New York Penal Law 480.35 – Rebuttable presumption

1. In a criminal forfeiture proceeding commenced pursuant to this article, the following rebuttable presumption shall apply: all currency or negotiable instruments payable to the bearer shall be presumed to be the proceeds of a felony offense when such currency or negotiable instruments are

(i) found in close proximity to a controlled substance unlawfully possessed by the defendant in an amount sufficient to constitute a violation of section 220.18 or 220.21 of the penal law, or

(ii) found in close proximity to any quantity of a controlled substance or marihuana unlawfully possessed by such defendant in a room, other than a public place, under circumstances evincing an intent to unlawfully mix, compound, package, distribute or otherwise prepare for sale such controlled substance or marihuana.
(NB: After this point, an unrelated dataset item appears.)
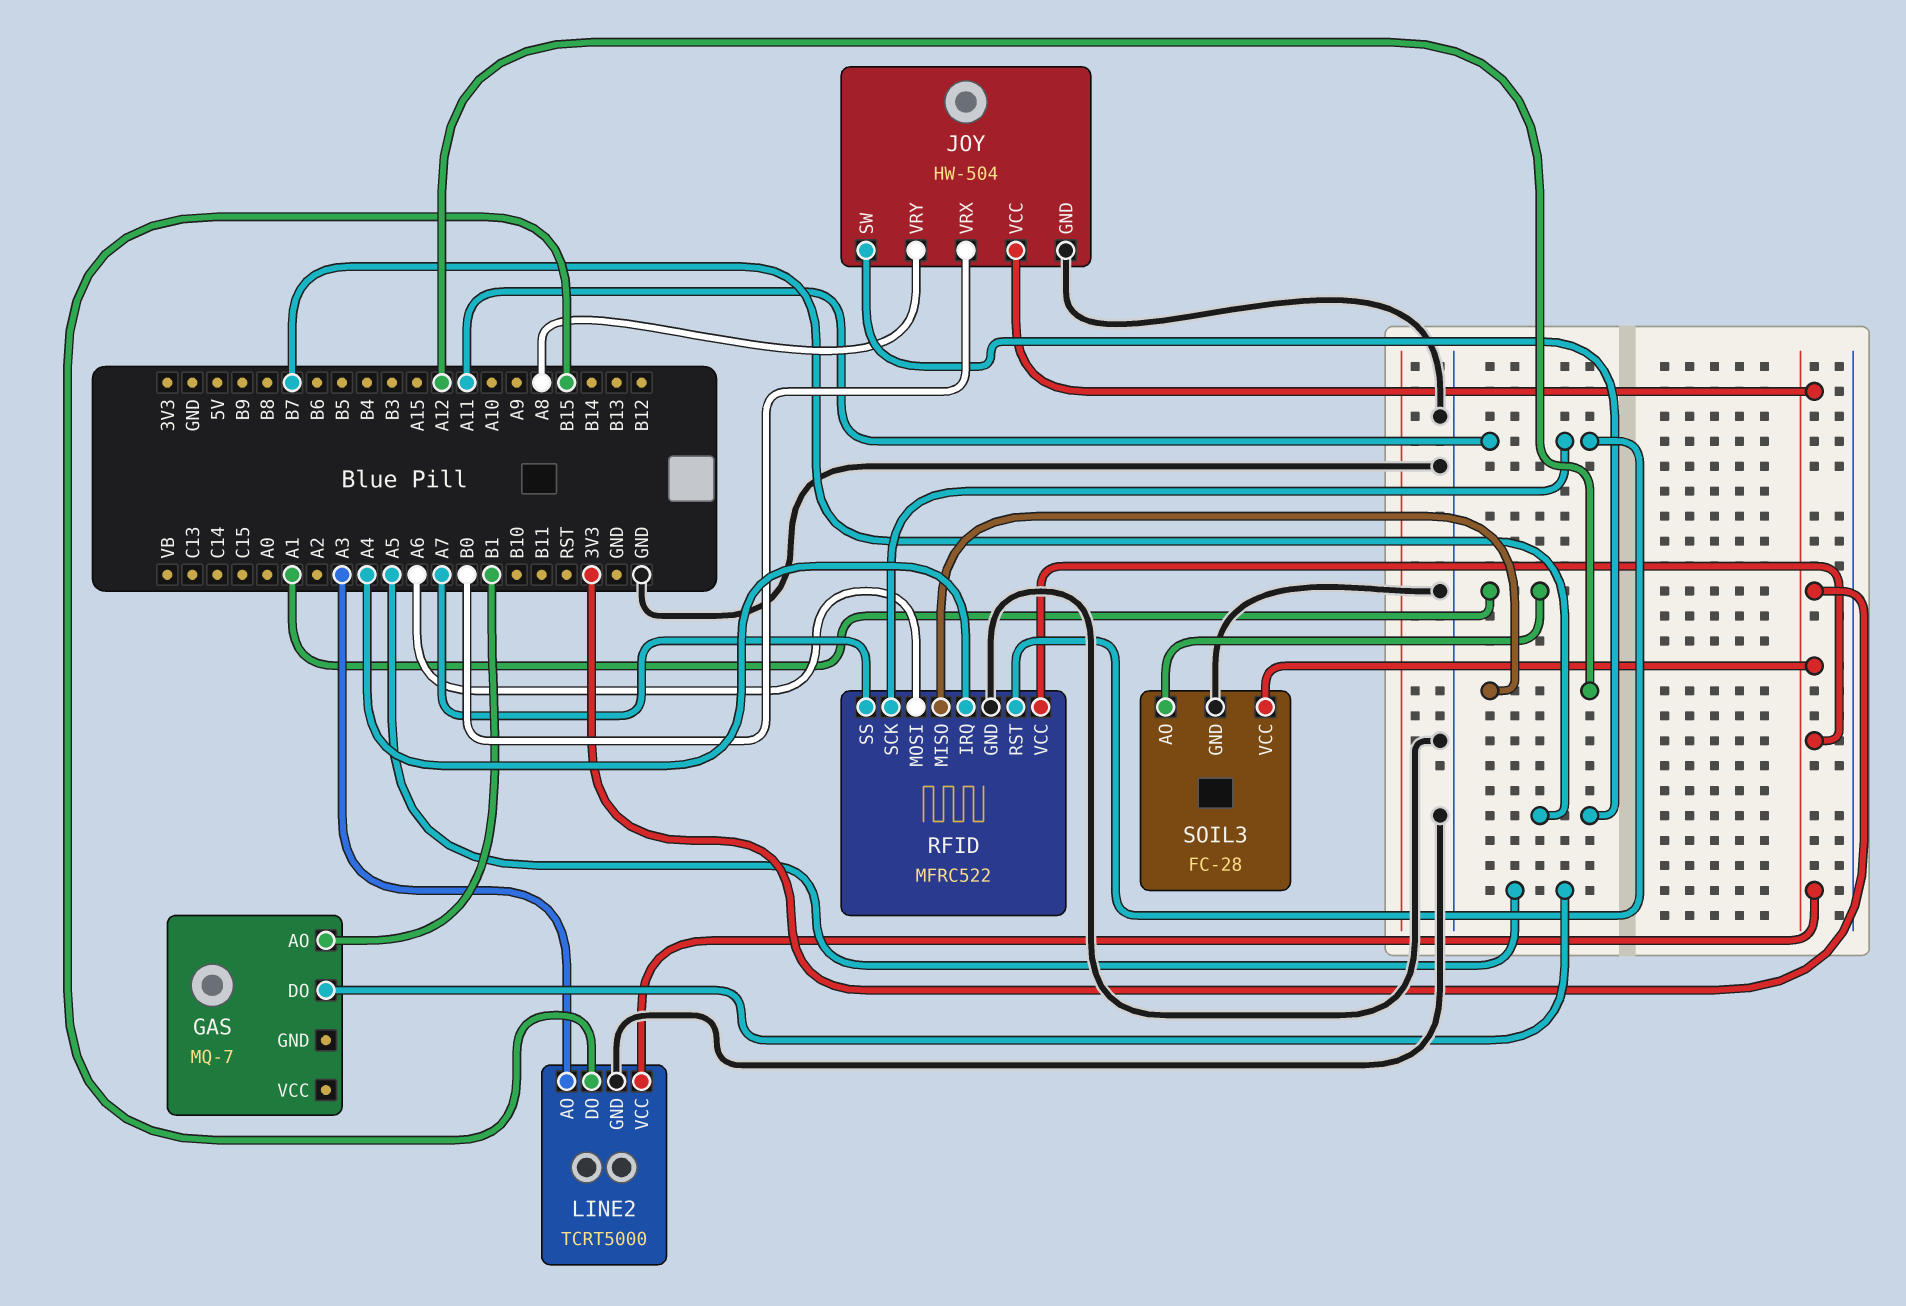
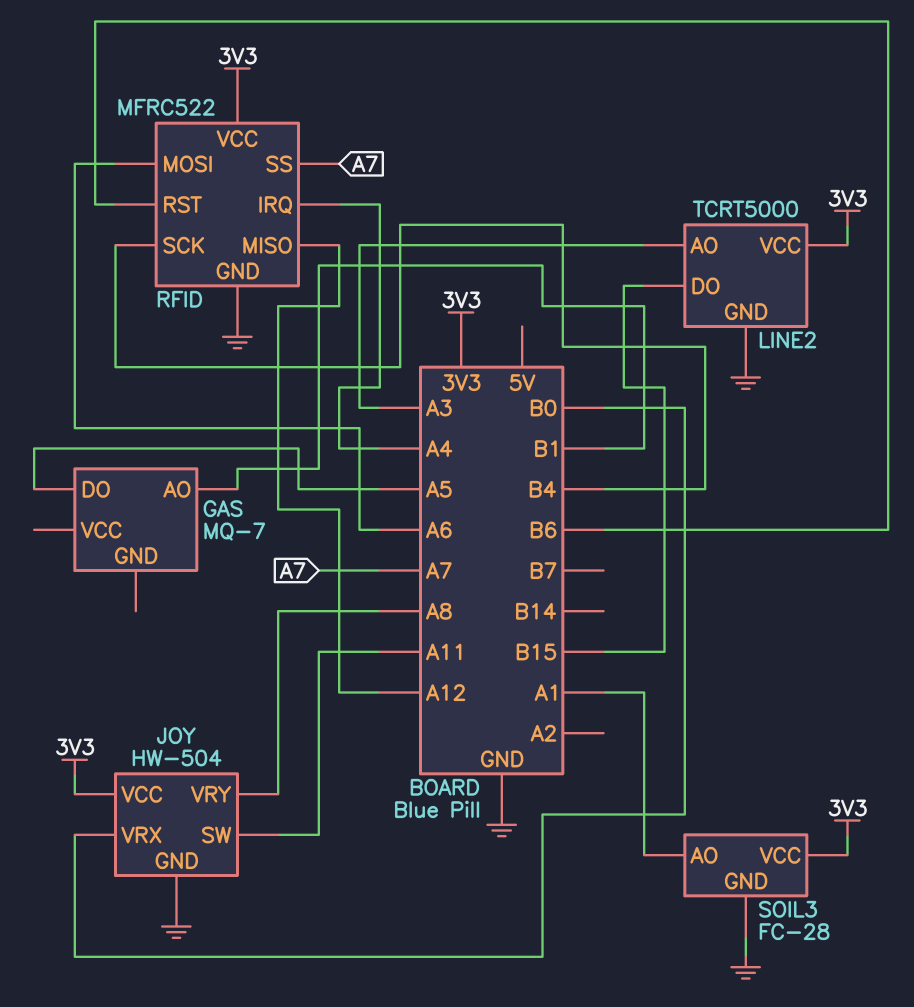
JOY pin SW: B7 -> A11
RFID pin RST: A11 -> B6
RFID pin SCK: A11 -> B4

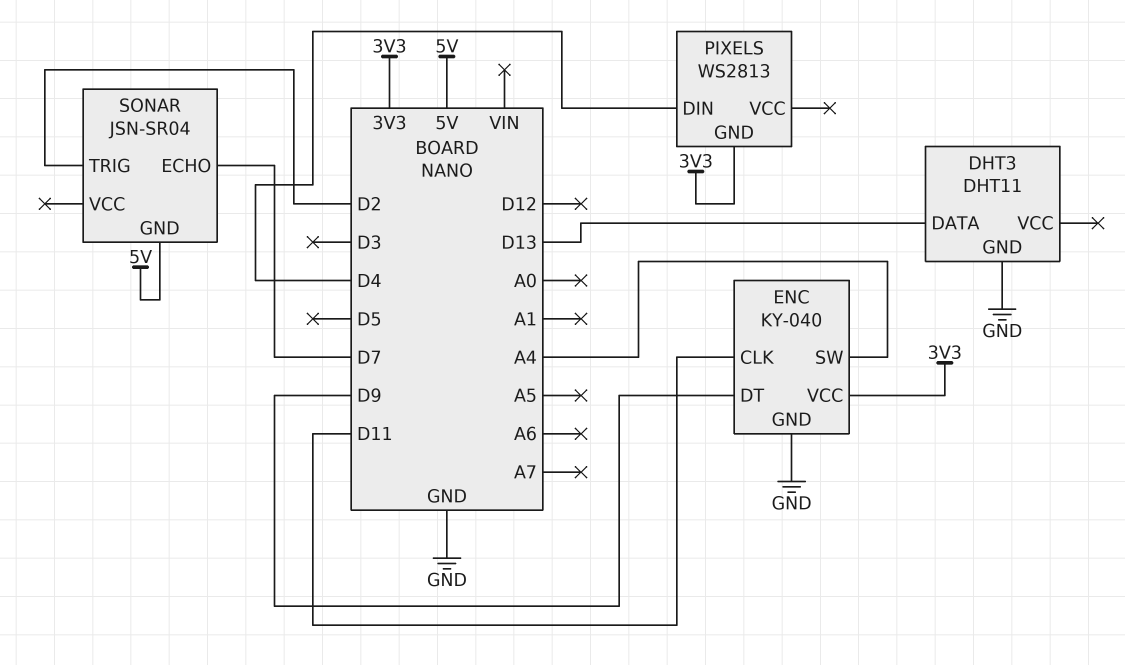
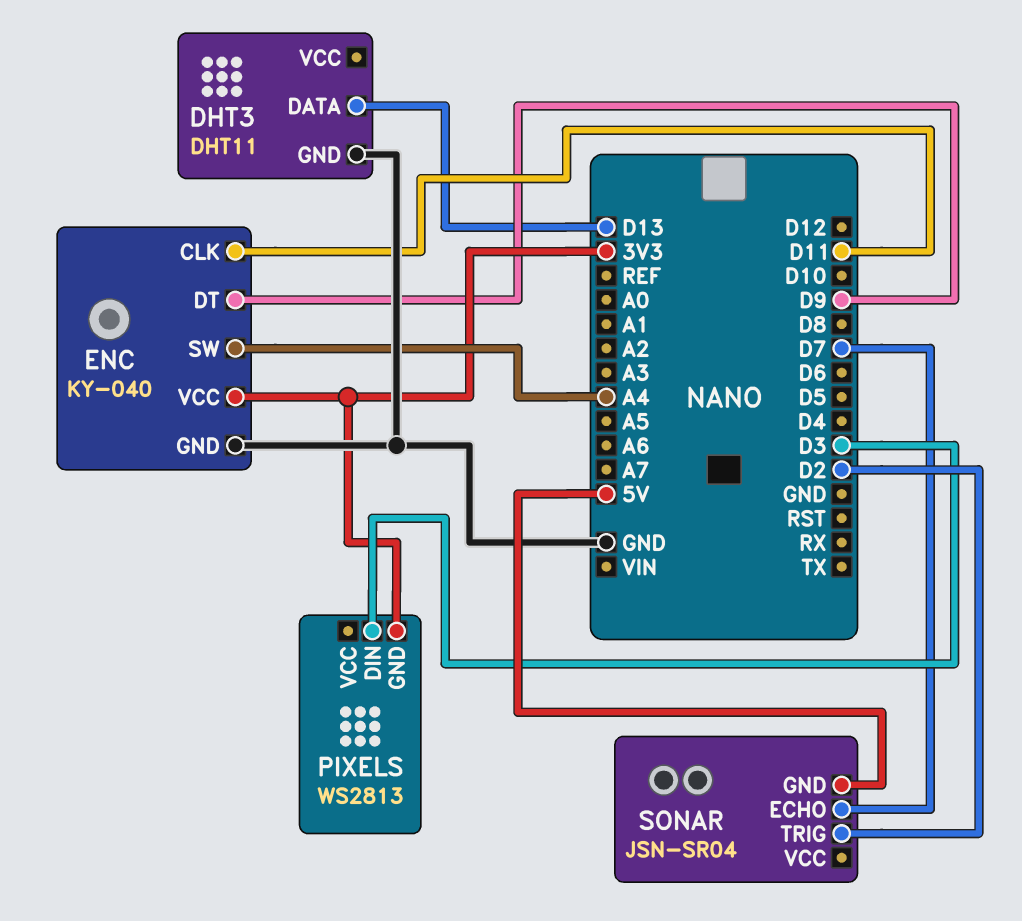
PIXELS pin DIN: D4 -> D3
2. The presumption established by this section shall be rebutted by credible and reliable evidence which tends to show that such currency or negotiable instruments payable to the bearer is not the proceeds of a felony offense. In an action tried before a jury, the jury shall be so instructed. Any sworn testimony of a defendant offered to rebut the presumption and any other evidence which is obtained as a result of such testimony, shall be inadmissible in any subsequent proceeding relating to the forfeiture action, or in any other civil or criminal action, except in a prosecution for a violation of article two hundred ten of this chapter. In an action tried before a jury, at the commencement of the trial, or at such other time as the court reasonably directs, the prosecutor shall provide notice to the court and to the defendant of its intent to request that the court charge such presumption.